28th November 2007, Comments 0 comments

BBC's Mark Mardell does not rule out a new country on the map of Europe within a few decades.

28 November 2007

BRUSSELS - BBC's Mark Mardell predicts Belgium will find a solution to its present crisis, but does not rule out a new country on the map of Europe within a few decades.

The BBC today broadcast a special report devoted to Belgium's protracted political crisis.

The report forms one of many aired on BBC TV’s News 24 today in an attempt to explain what is happening in Belgium to a domestic audience in the UK. The BBC's Europe correspondent explained that it was above all Francophone Walloons that were backing Belgian unity and wanted to stop the Flemings gaining more power for their well-off region. Will a new country set sail soon? He explained that if Flanders did become independent it would be one of the richest countries in Europe, Wallonia one of the poorest.

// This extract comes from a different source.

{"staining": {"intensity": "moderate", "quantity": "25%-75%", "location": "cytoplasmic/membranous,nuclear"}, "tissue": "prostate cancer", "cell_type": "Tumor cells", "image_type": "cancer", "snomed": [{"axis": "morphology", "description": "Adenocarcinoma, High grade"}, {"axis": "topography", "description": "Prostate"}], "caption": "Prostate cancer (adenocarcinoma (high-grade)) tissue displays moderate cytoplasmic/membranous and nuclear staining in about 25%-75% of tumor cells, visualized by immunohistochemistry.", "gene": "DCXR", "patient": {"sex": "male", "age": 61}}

The Flemish are fed up subsidising sky high unemployment and an old fashioned economy in the south and the separatists seem to be winning more and more of the argument.

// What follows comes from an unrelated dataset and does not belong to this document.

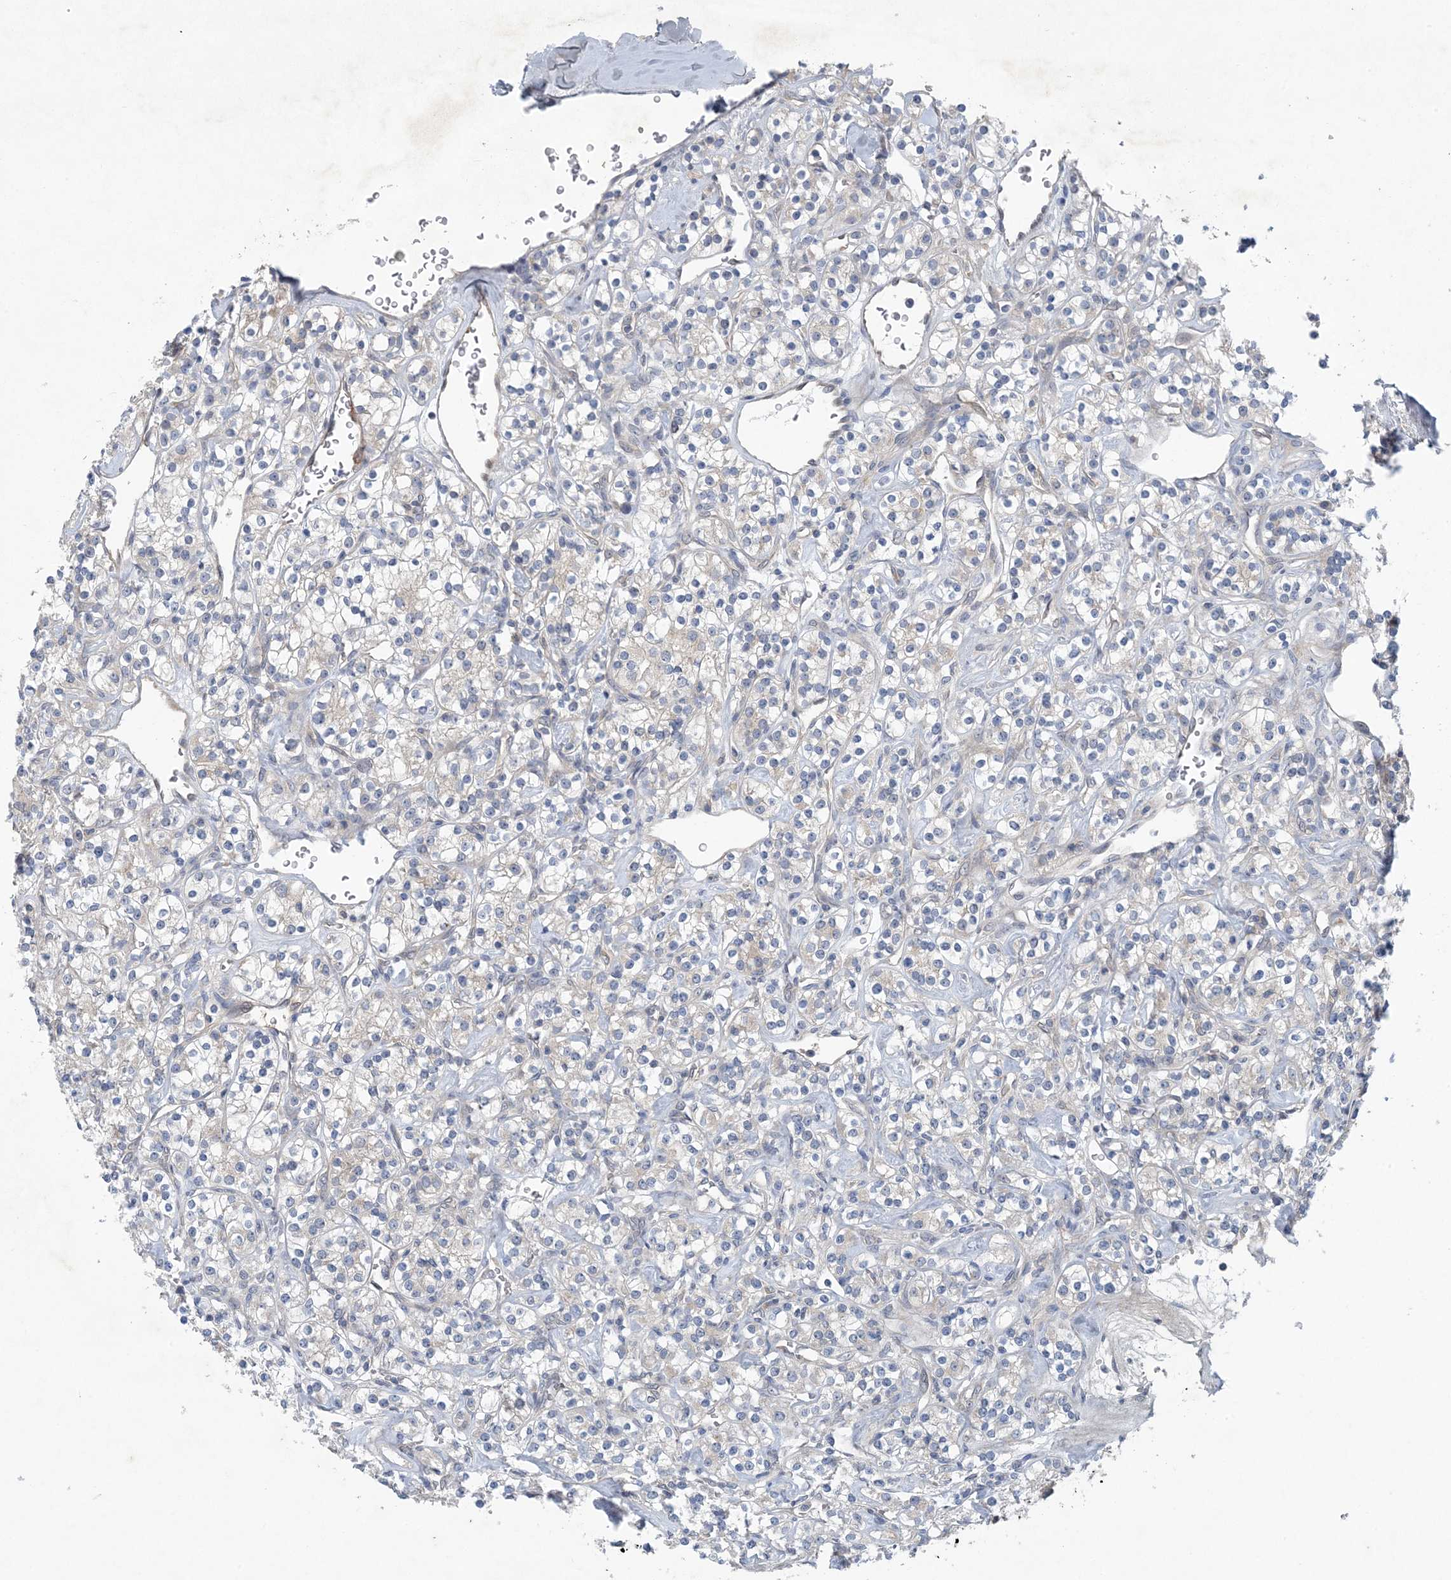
{"staining": {"intensity": "negative", "quantity": "none", "location": "none"}, "tissue": "renal cancer", "cell_type": "Tumor cells", "image_type": "cancer", "snomed": [{"axis": "morphology", "description": "Adenocarcinoma, NOS"}, {"axis": "topography", "description": "Kidney"}], "caption": "Protein analysis of renal cancer shows no significant expression in tumor cells. (IHC, brightfield microscopy, high magnification).", "gene": "HIKESHI", "patient": {"sex": "male", "age": 77}}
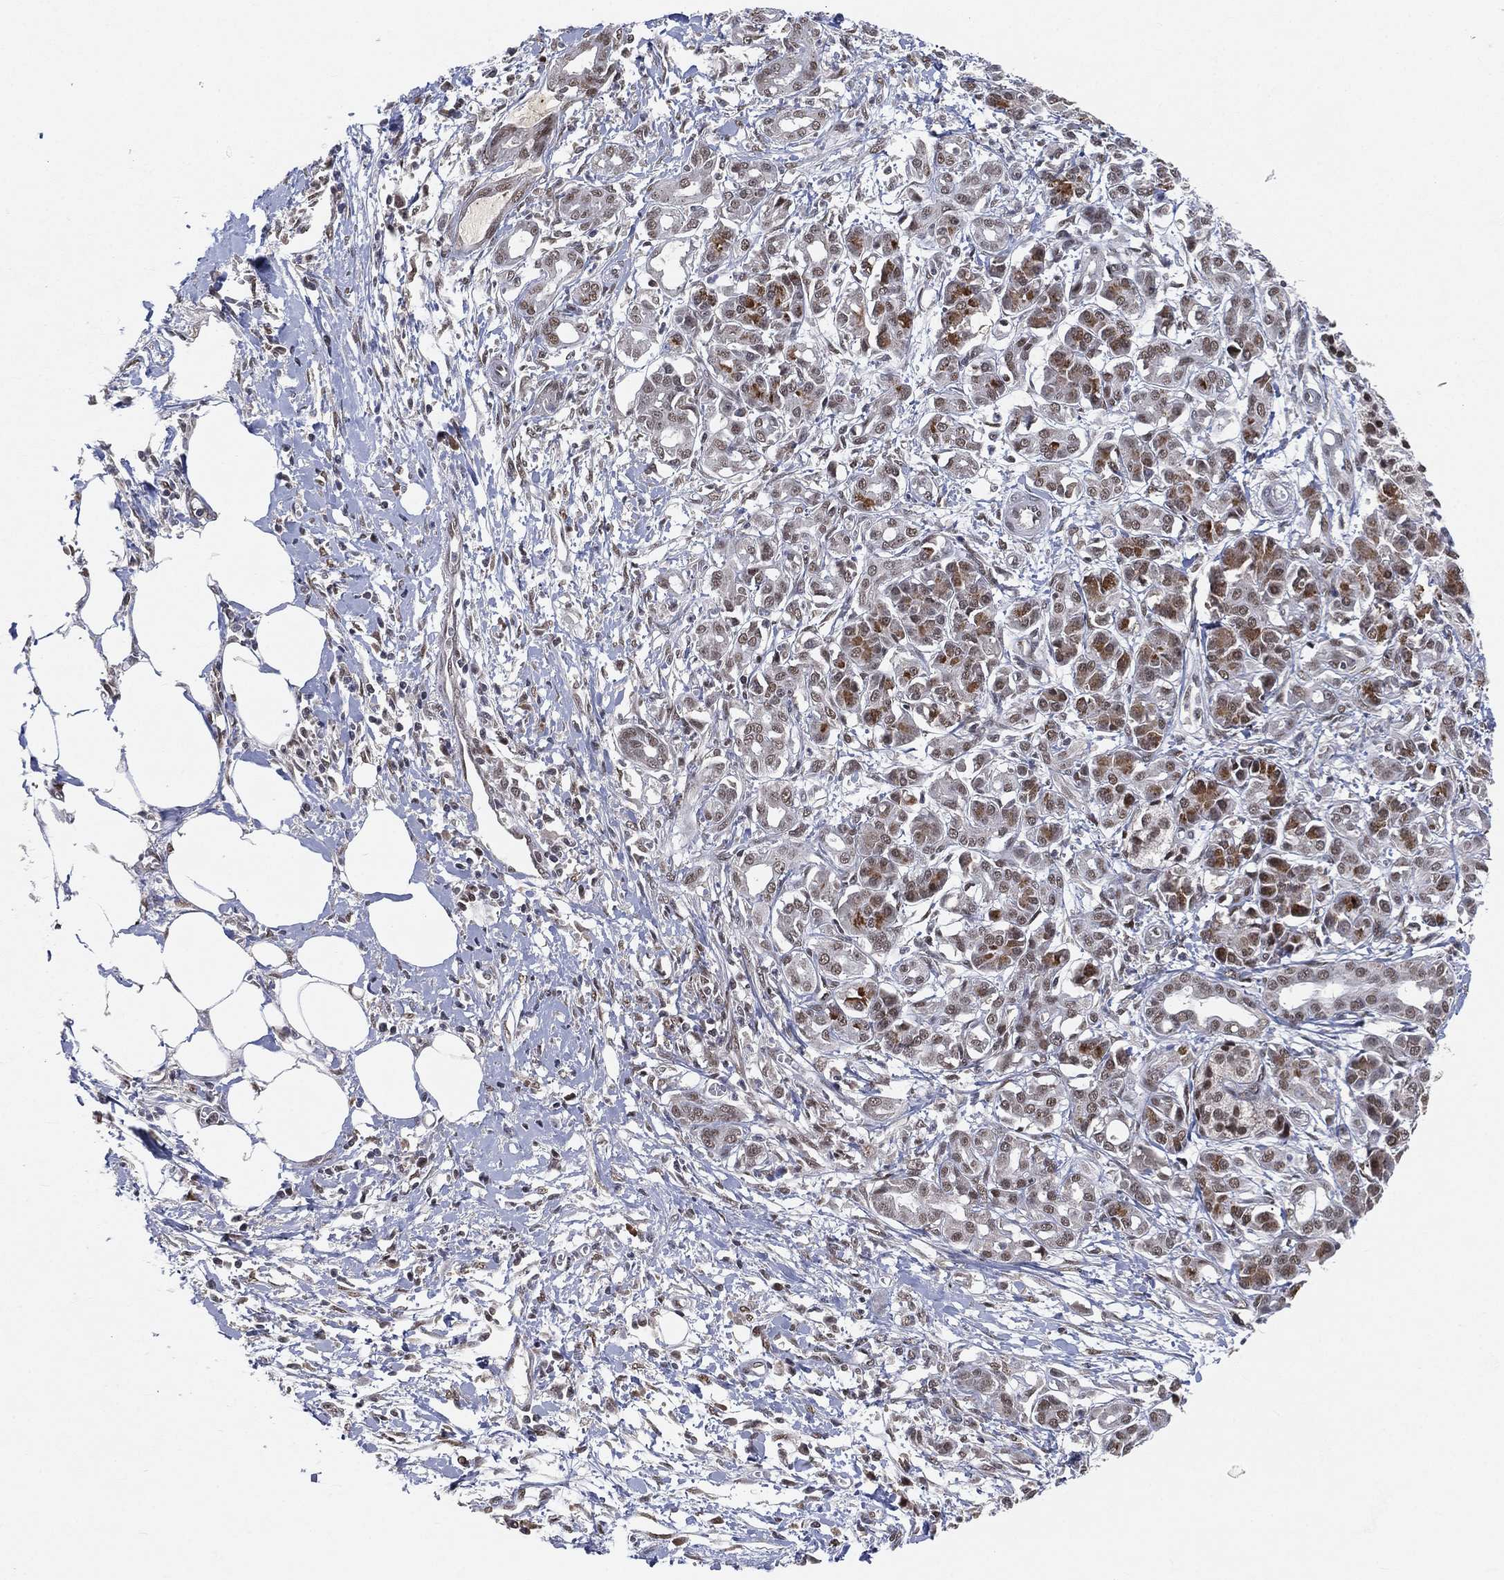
{"staining": {"intensity": "moderate", "quantity": "<25%", "location": "nuclear"}, "tissue": "pancreatic cancer", "cell_type": "Tumor cells", "image_type": "cancer", "snomed": [{"axis": "morphology", "description": "Adenocarcinoma, NOS"}, {"axis": "topography", "description": "Pancreas"}], "caption": "Brown immunohistochemical staining in pancreatic adenocarcinoma demonstrates moderate nuclear staining in approximately <25% of tumor cells. (IHC, brightfield microscopy, high magnification).", "gene": "YLPM1", "patient": {"sex": "male", "age": 72}}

Unfortunately, time pressures clearly obliged Mr Mardell to lump Walloons and Francophones onto the same heap.

It may seem a minor distinction but most Francophones in Brussels (a quarter of all Belgium's Francophones) do not see themselves as 'Wallon' and many of these Francophone Brusselers are of Flemish descent.

The fear of Brussels Francophones that they could wake up without a country was not mentioned.

Mr Mardell voices what many people think: the country doesn't seem to need a government.

Travelling to the fief of former Prime Minister Jean Luc Dehaene (Christian democrat) Vilvoorde, the BBC's correspondent notes that the political horse trading is not going well and people on the high street are getting worried.

A statue of a Brabant dray horse reminds us of Mr Dehaene's nickname, the Drayhorse of Brabant.

We also see Flemish children learning French in class in one of the municipalities at the heart of the present impasse: the splitting of the electoral constituency of Brussels Halle Vilvoorde.

Mr Mardell is certain Belgian politicians will strike a deal before the next school year in September - let's hope a little sooner - but he won't rule out the creation of two new countries on the map of Europe by the time they grow up.